Телефон тут же снова звякнул, и оператор сообщила, что номер Клауса все не отвечает. Либерман сказал, что повторит звонок попозже.
Он вернулся в столовую, чувствуя легкое головокружение и полную пустоту в черепе, словно сам он где-то еще (в Освенциме?), а здесь в Уорчестере присутствуют только его одежда, кожа и волосы.
Он задавал обычные вопросы, отвечал на такие же и рассказывал привычные истории; старательно ел, чтобы не расстраивать заботливую Долли Лейбовитц.
На лекцию они отправились в двух машинах. Он прочел ее, ответил на вопросы, подписал несколько книг.

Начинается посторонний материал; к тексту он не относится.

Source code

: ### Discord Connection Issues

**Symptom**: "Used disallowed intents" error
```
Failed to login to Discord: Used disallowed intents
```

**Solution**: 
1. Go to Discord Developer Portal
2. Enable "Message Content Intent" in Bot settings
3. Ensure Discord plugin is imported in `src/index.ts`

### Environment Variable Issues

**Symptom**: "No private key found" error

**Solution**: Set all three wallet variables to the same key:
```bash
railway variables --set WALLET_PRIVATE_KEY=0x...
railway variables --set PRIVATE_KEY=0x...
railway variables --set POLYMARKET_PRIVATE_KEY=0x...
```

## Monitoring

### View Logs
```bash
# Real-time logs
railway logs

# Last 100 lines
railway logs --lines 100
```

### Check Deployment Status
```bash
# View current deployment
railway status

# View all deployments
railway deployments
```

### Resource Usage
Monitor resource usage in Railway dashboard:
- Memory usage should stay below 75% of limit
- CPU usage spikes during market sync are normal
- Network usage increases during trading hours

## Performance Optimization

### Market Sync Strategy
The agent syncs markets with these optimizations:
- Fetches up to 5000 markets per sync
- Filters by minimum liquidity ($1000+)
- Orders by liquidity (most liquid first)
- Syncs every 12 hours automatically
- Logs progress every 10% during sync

По возвращении домой он еще раз пытался связаться с Клаусом.
– Там пять часов ночи, - напомнила ему оператор.
– Знаю, - сказал он.
Клаус тут же ответил, сонный и растерянный.
– Что? Да? Добрый вечер? Где вы?
– В Америке, в Массачусетсе. Сколько лет было той вдове в Триттау?
– Что?
– Сколько лет было той вдове в Триттау? Фрау Шрейбер.
– Господи! Да не знаю, трудно сказать, столько на ней было косметики. Хотя куда моложе его. Под сорок или сорок с небольшим.
– С сыном примерно четырнадцати лет?
– Примерно так. Встретил он меня недружелюбно, но сердиться на него было просто нельзя; она отослала его к сестре, чтобы мы могли поговорить «с глазу на глаз».
– Опишите его.
На несколько секунд наступило молчание.
– Худой, ростом мне примерно по подбородок, голубые глаза, темно-каштановые волосы, острый нос. Бледный. А что случилось?
Палец Либермана
– Герр Либерман?
– Нет, наши поиски были не впустую, - сказал он.
– Я нашел связующее звено.
– Господи! В чем же оно?
Набрав в грудь воздуха, он медленно выпустил его.
– У всех них один и тот же сын.
– Один и тот же... что?
– Сын! Один и тот же сын! Точно такой же мальчишка! Я видел его здесь и в Гладбеке; вы видели его там. Кроме того, он в Гетеборге, в Швеции, и в Брамминге, в Дании. Точно тот же самый мальчишка! Он или играет на каком-то музыкальном инструменте, или рисует. Его матери неизменно сорок один - сорок два года. Пять разных матерей и вроде пять разных сыновей, но во всех этих местах один и тот же сын.
– Я... я не понимаю.
– Как и я! Но это звено хоть что-то объясняет, так? И оно полно сумасшествия не больше, чем то, с чего мы начали! Пять мальчишек, один к одному!
– Герр Либерман... я предполагаю, что их может быть и шесть. Фрау Раушенберг во Фрейбурге тоже сорок один или сорок два года. И у нее сынишка. Я не видел его и не спрашивал о возрасте - мне в голову не пришло, что это может оказаться важным - но она как-то упомянула, что, может быть, он тоже будет учиться в Гейдельберге, но изучать не право, а журналистику.
– Шесть, - сказал Либерман.
Между ними возникло напряженное молчание, которое все длилось.
– Из девяноста четырех?
– Шесть - это уже невозможно, - сказал Либерман.
– Так почему бы и нет? Но если бы даже то и было возможно, чего быть не может, с какой стати они решили убивать их отцов? Честно говоря, мне бы хотелось сегодня пойти спать и проснуться в Вене в тот вечер, когда все еще не началось. Вам известно, что было основным интересом Менгеле в Освенциме? Близнецы. Он убил тысячи их, «изучая», каким образом можно создать первостатейного арийца. Можете ли вы сделать мне одолжение?
– Конечно.
– Поезжайте еще раз во Фрейбург и гляньте там на мальчика: убедитесь, что он точно такой же, как в Триттау. А потом скажете мне, окончательно ли я рехнулся или нет.
– Сегодня же отправляюсь. Куда мне звонить вам?
– Я сам вам позвоню. Спокойной ночи, Клаус.
– С добрым утром. То есть спокойной ночи.
Либерман положил трубку.
– Мистер Либерман?
– из дверей ему улыбалась Долли Лейбовитц.
– Не хотите ли посмотреть новости вместе с нами? И чего-нибудь вкусненького? Пирожное или фруктов?